You don’t have to empty the dishwasher

Chances are you don’t have the luxury of using a dishwasher at uni but at home you know the familiar sound of your mum calling “come down and empty the dishwasher” all too well. It’s fine and you don’t mind but you also kinda do mind and you never want to have to empty a dishwasher again.

Also every teenage child is united in the practice of opening the dishwasher to put dirty plates in, seeing that it is clean and ready to be emptied, and then closing the dishwasher and ignoring it. Basically we’re all just super lazy.

The freedom

The best thing about uni is that you can do whatever you want whenever you want, and you don’t really need to tell anyone where you’re going.

Sometimes it’s good to check in on your housemates and vice versa just to make sure they haven’t been dead in their room for a week, but usually you know when they’re safe because you’re familiar with their footsteps and the sound of them eating cereal in the kitchen.

But home is different. Every time you come home you have to announce your arrival and then you can’t leave without telling the rents when you’ll be home because they actually care if you’re safe – how weird is that. Either way compared to uni it feels like a very kind and caring but controlled prison.

No Uber

I don’t know about you fancy London residents (and other relevant cities with Uber) but a lot of us students will return to our more rural home towns this summer and have to deal with some of the worst public transport the UK has to offer.

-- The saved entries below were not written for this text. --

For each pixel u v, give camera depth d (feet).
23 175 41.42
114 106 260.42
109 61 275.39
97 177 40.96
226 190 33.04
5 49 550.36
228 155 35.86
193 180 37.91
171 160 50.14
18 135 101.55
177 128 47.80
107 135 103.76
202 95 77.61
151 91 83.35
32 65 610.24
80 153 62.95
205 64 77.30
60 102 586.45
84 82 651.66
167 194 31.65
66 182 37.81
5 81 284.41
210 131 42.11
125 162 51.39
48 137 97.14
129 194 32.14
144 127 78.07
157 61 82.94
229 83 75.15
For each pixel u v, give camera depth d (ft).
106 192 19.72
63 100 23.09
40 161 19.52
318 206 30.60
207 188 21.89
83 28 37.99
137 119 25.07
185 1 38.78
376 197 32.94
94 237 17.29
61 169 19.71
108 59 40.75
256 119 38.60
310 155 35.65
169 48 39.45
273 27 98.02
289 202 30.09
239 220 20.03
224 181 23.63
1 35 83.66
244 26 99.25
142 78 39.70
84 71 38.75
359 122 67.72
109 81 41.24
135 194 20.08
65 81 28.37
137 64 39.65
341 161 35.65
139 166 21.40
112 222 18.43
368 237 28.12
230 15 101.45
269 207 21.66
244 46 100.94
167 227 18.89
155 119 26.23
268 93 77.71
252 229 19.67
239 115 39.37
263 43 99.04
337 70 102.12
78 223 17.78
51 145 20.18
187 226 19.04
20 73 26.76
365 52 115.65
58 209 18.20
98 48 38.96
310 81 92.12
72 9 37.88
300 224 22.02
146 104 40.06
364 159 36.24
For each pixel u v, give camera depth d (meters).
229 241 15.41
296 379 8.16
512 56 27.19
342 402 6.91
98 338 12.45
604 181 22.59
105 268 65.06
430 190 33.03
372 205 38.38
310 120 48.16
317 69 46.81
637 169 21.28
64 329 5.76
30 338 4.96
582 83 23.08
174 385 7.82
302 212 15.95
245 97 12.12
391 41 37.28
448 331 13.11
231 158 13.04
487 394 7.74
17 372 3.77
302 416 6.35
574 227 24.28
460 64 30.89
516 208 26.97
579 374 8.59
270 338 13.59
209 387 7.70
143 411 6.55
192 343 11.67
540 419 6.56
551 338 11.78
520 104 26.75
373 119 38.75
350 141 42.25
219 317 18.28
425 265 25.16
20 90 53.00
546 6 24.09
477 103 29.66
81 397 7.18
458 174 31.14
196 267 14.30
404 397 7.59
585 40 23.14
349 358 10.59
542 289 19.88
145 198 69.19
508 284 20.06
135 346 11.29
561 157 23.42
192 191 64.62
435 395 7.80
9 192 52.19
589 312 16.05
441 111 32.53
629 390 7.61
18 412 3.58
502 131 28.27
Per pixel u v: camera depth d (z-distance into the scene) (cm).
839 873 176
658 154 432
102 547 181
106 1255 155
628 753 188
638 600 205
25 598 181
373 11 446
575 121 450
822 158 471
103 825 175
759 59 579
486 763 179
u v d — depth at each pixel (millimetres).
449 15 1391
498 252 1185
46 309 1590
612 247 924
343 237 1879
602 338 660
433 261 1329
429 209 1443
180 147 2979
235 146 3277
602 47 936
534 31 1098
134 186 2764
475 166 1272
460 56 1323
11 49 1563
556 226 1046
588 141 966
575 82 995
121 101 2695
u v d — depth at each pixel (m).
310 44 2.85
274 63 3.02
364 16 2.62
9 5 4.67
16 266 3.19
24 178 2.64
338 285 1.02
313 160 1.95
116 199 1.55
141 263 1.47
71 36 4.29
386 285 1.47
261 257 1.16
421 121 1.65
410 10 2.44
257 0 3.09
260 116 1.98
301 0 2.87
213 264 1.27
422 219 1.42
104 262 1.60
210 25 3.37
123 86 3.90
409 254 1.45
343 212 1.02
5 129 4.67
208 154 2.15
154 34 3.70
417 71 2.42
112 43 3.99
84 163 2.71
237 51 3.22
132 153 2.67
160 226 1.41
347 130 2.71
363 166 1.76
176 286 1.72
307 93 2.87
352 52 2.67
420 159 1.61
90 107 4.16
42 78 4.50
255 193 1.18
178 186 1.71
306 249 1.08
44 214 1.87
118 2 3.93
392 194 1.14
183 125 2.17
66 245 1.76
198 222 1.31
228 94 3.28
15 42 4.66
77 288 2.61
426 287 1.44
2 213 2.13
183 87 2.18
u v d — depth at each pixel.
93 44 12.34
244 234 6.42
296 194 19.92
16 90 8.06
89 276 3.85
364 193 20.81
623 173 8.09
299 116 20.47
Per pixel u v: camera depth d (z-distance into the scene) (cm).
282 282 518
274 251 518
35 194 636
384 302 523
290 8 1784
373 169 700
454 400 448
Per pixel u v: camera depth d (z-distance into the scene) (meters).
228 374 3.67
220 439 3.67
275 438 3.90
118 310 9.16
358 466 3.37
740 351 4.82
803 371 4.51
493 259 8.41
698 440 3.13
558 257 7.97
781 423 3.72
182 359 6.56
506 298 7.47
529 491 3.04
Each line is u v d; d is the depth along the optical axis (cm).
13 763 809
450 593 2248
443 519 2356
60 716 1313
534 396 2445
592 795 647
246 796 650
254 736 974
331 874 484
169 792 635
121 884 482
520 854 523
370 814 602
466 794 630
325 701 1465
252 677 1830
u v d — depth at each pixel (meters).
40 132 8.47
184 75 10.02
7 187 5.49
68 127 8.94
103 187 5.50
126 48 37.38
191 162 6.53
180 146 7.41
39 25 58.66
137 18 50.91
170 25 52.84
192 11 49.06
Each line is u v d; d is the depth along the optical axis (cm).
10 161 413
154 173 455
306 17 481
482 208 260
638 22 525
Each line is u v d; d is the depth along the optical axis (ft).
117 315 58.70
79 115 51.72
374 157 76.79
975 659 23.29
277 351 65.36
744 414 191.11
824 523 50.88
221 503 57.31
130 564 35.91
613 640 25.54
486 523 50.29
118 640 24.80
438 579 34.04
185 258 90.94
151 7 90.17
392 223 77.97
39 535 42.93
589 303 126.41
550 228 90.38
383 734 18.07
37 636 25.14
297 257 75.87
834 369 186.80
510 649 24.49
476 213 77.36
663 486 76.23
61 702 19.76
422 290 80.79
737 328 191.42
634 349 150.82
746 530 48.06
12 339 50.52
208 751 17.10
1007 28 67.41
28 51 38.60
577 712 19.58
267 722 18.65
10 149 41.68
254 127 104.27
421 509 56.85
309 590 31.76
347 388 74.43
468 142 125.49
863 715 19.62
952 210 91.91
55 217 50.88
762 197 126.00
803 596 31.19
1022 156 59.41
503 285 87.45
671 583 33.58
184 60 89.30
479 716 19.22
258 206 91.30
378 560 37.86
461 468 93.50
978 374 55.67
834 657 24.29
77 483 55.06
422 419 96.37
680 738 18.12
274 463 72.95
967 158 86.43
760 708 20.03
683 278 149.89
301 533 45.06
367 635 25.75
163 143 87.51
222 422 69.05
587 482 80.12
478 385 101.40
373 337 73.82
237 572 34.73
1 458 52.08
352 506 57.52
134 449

Buses are your main option and they will undoubtedly suck. £6.30 for a return ticket and waiting an hour for the bus would seem like an actual joke at uni but at home it’s an all too familiar reality. This means you often have to pretend to be 15 and blag a child’s ticket until you eventually get caught out and have to admit to your old age.

Working 9-5, what a way to make a livin’

Everyone comes back from uni and has to make their dreaded return to their hometown job. You really don’t want to work on the fish counter at Tesco but you need that £££ so that you can blow it all on nights out next year.

It also feels pretty soul destroying to work your way out of your overdraft, because you aren’t even really making money you’re just desperately trying to claw your way back up to £0 again. But we soldier on, because if we can’t afford takeaways and nights out then what kind of uni student are we?

You know everyone in your home town

Uni is great because you can get absolutely plastered and lay on the pavement outside Kasbah and no one will give a shit because chances are they don’t know you. Or maybe a few people know you but it’s ok ‘cos it’s uni and that’s just a sign of a good night out.

But your home town is entirely different. You’ll go for a haircut and your hairdresser will be the girl you sat next to in year 9 French, or you will be sat on the bus and have to look at your phone to awkwardly avoid ex-secondary school best friends, or the dance floor of your local club will have at least two people you’ve got with at any one time.

People you know are everywhere, whereas uni has a calming degree of anonymity. Unless you’re in the SU on a Wednesday. Then you know EVERYONE.